→ Task
Go to the line containing "(339, 439) none -> (290, 338) //" in the records below and print it and every following line exactly, on through the line containing "(342, 200) none", then stop.

Edit difference data
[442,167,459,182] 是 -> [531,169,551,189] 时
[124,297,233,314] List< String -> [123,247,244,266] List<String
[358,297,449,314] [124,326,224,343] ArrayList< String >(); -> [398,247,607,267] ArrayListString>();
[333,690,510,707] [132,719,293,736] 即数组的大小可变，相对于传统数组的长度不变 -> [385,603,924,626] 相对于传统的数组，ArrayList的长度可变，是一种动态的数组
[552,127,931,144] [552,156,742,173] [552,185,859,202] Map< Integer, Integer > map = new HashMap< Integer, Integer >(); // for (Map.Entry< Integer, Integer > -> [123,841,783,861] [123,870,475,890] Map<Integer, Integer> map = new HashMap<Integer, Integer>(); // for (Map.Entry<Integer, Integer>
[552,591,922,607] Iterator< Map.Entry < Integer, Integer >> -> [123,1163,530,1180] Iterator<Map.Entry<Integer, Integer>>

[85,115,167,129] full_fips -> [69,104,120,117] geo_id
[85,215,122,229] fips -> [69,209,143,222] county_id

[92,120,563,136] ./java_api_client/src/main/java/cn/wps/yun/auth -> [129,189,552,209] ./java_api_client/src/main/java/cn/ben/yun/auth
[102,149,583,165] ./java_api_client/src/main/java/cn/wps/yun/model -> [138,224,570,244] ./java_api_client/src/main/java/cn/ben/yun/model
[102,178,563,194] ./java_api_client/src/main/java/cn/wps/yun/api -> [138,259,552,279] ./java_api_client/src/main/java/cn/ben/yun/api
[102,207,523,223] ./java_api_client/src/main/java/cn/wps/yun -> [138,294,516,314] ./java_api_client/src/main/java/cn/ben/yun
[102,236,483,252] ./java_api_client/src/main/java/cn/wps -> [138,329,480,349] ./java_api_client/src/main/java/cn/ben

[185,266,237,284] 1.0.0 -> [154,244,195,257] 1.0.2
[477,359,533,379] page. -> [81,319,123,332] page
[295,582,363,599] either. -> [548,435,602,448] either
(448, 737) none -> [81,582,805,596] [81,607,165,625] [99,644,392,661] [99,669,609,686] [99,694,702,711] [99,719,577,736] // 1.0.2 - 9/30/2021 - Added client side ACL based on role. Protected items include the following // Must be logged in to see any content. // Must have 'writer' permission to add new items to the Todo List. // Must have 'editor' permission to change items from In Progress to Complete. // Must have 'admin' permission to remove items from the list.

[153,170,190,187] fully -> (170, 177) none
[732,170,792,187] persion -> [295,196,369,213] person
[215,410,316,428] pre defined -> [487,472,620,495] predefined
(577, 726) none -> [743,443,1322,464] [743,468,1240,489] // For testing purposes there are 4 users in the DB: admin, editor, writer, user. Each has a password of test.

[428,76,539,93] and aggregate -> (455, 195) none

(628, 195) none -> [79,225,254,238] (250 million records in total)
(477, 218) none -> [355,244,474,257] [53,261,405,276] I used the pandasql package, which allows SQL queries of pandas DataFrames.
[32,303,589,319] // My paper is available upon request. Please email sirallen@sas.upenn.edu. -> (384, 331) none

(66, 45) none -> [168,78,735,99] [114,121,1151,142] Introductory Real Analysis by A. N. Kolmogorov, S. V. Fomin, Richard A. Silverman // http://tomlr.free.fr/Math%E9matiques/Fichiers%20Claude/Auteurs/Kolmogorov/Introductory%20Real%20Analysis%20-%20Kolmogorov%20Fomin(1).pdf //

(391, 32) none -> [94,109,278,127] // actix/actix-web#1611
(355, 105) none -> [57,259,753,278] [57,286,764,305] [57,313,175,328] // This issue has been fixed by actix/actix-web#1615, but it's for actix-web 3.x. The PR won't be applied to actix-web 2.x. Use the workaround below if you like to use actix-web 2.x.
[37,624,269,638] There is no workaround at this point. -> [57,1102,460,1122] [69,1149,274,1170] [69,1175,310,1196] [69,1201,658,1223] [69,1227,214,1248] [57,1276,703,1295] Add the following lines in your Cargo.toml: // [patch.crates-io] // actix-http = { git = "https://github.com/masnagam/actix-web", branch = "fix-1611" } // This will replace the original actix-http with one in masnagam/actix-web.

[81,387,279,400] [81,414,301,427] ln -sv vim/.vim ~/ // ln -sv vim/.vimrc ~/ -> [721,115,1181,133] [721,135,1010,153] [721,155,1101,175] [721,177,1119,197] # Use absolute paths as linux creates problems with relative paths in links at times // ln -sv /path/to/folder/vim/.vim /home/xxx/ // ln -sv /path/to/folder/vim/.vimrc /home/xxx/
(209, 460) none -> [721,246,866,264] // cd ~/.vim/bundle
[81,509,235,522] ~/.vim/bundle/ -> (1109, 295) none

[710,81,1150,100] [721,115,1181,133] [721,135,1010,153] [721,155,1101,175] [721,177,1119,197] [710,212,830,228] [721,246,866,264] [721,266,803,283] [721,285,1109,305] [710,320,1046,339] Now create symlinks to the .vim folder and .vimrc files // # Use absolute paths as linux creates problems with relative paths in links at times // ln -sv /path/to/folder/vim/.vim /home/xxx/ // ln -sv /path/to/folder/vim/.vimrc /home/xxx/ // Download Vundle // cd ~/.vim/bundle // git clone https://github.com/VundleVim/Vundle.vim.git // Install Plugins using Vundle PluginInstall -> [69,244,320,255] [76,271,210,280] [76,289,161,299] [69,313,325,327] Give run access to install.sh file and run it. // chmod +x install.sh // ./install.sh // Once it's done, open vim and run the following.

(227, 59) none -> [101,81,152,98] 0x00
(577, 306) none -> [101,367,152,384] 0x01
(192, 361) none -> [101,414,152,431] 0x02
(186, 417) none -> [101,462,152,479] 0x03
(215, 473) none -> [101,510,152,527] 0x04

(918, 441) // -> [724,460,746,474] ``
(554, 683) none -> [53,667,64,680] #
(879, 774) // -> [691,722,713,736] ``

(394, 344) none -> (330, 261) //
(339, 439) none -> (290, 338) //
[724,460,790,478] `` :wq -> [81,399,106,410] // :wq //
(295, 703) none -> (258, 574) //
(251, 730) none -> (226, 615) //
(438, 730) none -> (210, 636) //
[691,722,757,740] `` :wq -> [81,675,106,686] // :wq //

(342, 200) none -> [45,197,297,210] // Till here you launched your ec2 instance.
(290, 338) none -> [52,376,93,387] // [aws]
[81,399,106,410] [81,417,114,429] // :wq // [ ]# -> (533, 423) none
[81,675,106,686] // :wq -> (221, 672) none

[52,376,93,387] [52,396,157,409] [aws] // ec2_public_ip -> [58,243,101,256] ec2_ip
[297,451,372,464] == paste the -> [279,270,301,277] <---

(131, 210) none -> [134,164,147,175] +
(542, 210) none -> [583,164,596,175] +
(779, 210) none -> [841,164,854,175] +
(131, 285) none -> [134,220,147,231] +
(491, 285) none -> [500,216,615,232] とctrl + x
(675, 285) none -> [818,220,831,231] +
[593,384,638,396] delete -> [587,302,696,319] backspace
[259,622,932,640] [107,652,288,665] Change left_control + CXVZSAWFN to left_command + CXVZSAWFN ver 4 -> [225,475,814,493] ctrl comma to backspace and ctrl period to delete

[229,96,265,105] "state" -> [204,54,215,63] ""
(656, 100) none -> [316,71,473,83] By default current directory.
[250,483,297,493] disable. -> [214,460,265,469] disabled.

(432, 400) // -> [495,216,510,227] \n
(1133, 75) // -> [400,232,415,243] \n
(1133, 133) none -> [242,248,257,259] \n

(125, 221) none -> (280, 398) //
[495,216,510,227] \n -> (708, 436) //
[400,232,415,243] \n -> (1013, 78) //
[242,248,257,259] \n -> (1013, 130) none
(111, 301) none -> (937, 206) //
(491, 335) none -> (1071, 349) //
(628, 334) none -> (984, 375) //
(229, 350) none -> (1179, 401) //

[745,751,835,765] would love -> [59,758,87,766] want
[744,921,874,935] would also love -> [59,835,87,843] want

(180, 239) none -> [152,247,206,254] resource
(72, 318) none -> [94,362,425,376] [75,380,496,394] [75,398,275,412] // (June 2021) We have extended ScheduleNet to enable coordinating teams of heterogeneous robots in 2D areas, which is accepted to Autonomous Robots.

→ Exercise answer
(339, 439) none -> (290, 338) //
[724,460,790,478] `` :wq -> [81,399,106,410] // :wq //
(295, 703) none -> (258, 574) //
(251, 730) none -> (226, 615) //
(438, 730) none -> (210, 636) //
[691,722,757,740] `` :wq -> [81,675,106,686] // :wq //

(342, 200) none -> [45,197,297,210] // Till here you launched your ec2 instance.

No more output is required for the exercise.